Source page: McKinsey & Company
Commentary
COVID-19 is causing a backlog of elective surgeries
COVID-19 | Healthcare
October 13, 2020 – Our July survey of 25 large US hospital systems—representing a quarter of the country’s hospital beds—showed large decreases in surgeries this year as compared with 2019. The trend is expected to continue at least through the end of 2020.
To read the article, see “Cutting through the COVID-19 surgical backlog,” October 2, 2020.
customizer here
Visual form
Line Chart: operating-room volume time series against a 2019 baseline.
Layout / body structure
The chart reads left to right across 2020. It starts near normal operating-room volume, drops sharply during the spring pandemic shutdowns, and then shows an incomplete recovery through the rest of the year.
What is being compared
It compares 2020 operating-room volume at large US hospital systems with 2019 baseline levels to show how elective-surgery activity changed during COVID-19.
Measurement system
The measure is operating-room volume as a percent of historical baseline. The key comparison is the drop from March through July and the projected return only to baseline afterward.
Visible structure inside the graphic
The time path falls steeply during the early pandemic period and then flattens near baseline rather than rising above it.

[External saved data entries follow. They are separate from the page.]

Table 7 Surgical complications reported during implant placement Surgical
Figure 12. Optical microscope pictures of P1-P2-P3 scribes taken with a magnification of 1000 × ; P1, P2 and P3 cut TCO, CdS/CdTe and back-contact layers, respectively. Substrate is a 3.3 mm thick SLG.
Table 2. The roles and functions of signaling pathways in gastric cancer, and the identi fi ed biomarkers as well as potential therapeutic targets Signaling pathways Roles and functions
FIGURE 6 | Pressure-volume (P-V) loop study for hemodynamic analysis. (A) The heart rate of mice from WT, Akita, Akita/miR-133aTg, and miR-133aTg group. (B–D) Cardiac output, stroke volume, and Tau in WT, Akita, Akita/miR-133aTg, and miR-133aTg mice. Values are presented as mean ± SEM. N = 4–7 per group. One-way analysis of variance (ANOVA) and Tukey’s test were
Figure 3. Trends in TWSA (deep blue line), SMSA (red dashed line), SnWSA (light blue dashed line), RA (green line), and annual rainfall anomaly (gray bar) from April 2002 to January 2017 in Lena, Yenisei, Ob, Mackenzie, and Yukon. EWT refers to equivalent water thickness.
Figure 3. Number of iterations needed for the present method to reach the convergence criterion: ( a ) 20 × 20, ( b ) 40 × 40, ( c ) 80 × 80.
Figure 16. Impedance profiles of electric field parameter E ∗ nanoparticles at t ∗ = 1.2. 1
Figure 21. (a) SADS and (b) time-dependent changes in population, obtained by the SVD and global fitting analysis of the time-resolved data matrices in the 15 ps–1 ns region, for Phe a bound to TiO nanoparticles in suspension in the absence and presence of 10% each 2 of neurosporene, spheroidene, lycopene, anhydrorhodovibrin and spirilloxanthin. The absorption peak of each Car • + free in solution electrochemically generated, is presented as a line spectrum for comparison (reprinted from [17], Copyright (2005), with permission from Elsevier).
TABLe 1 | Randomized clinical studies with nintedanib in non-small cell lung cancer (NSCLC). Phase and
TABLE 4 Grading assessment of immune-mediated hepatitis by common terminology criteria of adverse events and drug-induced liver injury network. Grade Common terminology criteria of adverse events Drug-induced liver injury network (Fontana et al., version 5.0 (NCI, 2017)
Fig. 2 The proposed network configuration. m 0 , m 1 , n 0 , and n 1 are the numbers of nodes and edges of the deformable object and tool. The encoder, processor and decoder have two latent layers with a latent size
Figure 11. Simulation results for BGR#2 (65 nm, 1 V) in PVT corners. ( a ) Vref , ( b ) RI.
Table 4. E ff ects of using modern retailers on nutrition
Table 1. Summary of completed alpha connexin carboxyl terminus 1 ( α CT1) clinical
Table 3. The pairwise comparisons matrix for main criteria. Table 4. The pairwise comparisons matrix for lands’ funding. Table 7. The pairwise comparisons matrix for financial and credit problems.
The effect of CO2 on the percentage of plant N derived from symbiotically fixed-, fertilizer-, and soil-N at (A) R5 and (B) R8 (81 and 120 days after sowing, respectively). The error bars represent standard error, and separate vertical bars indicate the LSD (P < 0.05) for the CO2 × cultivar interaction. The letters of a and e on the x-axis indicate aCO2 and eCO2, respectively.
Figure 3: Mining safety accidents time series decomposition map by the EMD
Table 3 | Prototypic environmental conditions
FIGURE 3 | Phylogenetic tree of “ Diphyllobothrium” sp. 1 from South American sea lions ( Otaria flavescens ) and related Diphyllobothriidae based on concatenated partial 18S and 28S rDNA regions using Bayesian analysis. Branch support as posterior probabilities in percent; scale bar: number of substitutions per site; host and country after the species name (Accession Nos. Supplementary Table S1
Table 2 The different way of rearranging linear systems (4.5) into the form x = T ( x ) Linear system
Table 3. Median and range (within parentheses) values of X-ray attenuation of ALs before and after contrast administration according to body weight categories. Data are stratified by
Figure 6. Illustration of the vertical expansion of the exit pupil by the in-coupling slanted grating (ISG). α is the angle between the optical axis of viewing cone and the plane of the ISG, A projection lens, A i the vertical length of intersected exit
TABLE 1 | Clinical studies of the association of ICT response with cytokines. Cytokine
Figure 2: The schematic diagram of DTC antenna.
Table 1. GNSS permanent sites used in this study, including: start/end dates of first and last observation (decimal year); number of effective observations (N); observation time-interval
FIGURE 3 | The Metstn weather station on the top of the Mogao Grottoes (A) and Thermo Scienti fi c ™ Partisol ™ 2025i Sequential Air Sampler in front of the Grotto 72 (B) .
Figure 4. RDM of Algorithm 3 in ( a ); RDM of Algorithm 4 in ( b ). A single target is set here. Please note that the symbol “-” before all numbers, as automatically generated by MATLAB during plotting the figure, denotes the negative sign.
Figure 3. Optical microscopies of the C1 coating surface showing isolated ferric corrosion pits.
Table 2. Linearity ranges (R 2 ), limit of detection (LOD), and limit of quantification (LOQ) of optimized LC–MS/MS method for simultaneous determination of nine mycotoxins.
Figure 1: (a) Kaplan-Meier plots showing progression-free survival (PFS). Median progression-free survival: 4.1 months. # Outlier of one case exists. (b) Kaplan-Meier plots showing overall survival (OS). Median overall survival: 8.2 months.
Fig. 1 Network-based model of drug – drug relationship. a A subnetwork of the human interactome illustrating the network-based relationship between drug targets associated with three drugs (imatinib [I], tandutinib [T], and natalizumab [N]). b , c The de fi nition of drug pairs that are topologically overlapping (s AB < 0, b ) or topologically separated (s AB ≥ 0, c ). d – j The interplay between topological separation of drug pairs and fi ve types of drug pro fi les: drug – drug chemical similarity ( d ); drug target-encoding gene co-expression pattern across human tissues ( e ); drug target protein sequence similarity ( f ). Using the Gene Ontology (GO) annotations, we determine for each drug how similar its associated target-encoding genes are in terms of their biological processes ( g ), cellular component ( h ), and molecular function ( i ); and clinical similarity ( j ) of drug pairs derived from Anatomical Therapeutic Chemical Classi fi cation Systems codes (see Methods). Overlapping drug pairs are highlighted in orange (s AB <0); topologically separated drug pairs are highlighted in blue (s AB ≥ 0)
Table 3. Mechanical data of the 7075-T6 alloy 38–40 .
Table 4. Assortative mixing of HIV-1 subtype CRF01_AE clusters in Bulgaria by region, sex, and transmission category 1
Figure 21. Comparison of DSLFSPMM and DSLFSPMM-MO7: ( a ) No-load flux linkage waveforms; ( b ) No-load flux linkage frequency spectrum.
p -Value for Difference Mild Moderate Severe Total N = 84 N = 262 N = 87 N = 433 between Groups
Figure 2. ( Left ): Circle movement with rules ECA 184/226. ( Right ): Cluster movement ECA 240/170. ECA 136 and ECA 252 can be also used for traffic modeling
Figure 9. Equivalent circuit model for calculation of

That shape makes the backlog visible because lost procedures are not offset by higher later throughput.
Main takeaway from the visual
The chart shows that elective surgeries were deferred faster than hospitals were expected to catch up, creating a backlog that could persist beyond the initial shutdown period.
Key standout values or extremes
The main anchor is an approximately 35 percent decrease in operating-room volume from March through July compared with 2019. The recovery path is expected to remain around baseline rather than materially above it.
Controls / sequence, when applicable
This is a static operating-volume line chart; there are no in-chart controls to operate.
Companion media, when applicable
There is no separate companion audio or video; the elective-surgery volume chart is the full visual on this page.